A mysterious stranger visits Ben, sitting by his bedside and talking to him. The stranger is Geoff Burke, Ben's biological father who read about the incident in the newspaper. Geoff admits his identity to a comatose Ben. After waking up, Ben has no memory of this and Ruth wants it kept that way. Ben is irate when finds out that Geoff was in fact his father, and not a hospital worker as he had believed and he rejects him. However, he realises how lucky he is to be alive and have the chance to get to know both of his natural parents. When Ben is discharged from hospital, He agrees to stay with his family next door after he realizes he would be too much of a burden for his housemates. Geoff decides to stay on and help take care of his son, while getting to know him. Ben finds life challenging when he has to adjust to using a zimmer frame. One day, he falls when getting out of the bath and is forced to wait for Anne to come home to assist him. However, he manages to maintain a positive attitude. Ben's recovery takes a setback when Geoff shows him a video of the crash. When Ben begins to make progress, Geoff decides to return to his family in Sydney and tells Ben he is welcome there any time.

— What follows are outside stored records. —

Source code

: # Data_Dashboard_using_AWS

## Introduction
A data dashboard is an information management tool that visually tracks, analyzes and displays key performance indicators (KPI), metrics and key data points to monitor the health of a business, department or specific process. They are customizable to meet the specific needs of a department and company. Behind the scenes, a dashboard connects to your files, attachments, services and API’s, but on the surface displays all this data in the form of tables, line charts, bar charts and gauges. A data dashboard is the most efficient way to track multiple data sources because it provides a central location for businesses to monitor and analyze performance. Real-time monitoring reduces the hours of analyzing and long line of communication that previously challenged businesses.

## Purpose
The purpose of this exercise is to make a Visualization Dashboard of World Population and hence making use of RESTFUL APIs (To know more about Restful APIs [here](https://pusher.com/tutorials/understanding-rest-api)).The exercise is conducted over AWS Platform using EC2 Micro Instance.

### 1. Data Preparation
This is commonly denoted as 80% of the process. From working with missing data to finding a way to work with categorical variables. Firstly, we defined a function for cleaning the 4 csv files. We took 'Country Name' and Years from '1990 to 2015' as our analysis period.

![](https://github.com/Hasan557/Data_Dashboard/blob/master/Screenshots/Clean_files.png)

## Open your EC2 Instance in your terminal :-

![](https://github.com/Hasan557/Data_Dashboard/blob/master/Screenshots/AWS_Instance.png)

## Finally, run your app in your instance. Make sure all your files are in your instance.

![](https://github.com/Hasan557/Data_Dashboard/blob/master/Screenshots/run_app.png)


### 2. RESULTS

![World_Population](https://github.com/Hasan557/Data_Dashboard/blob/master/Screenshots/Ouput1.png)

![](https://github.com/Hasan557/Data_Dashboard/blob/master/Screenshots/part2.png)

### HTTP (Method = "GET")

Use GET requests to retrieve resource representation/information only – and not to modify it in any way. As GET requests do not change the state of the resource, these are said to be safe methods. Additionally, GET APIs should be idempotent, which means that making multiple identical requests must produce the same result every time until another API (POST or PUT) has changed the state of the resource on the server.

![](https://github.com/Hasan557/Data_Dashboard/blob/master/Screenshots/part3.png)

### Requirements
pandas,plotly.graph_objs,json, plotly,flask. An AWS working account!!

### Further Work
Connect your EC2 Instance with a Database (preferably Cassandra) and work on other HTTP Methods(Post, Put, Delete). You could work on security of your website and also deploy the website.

After Ben recovers, he returns to Number 30 which is overcrowded with his older brother, Nick (who came to help with Caitlin) and Toadfish Rebecchi (Ryan Moloney) having moved in during his absence. Ben tries to adjust to sharing a room with Nick, but is unable due to his brother's snoring. Geoff later offers Ben a job running his garage in Sydney and he takes him up on it. Ben is worried about leaving Ruth, but she assures him he needs to get to know Geoff. Ben leaves after a farewell Barbecue. The following month, Ben returns for Ruth's wedding to Philip. In early 1999, Ben later phones Anne and Lance to congratulate them on their exam results.

==Reception==
For his portrayal of Ben, Cousins earned a nomination for Best Newcomer at the 1998 Inside Soap Awards. The episode featuring Ben's confession about his identity won Best Episode in a Television Drama Serial at the 1997 Australian Film Institute Awards. The award was given to the director of the episode, Peter Dodds.

After his arrival, a Daily Record reporter observed the female characters at Number 30 were "bowled over by their new flatmate". A writer for the same publication noted that Angela's departure "plunges Ben into deep despair". Stephen Murphy of Inside Soap wrote, "You've got to feel sorry for Ben Atkins. Once a happy-go-lucky chap, the likeable mechanic has become a shadow of his former self since his sister Caitlin arrived in town." A writer for the BBC's official Neighbours website stated that Ben's most memorable moment was "Being in a coma after a car accident."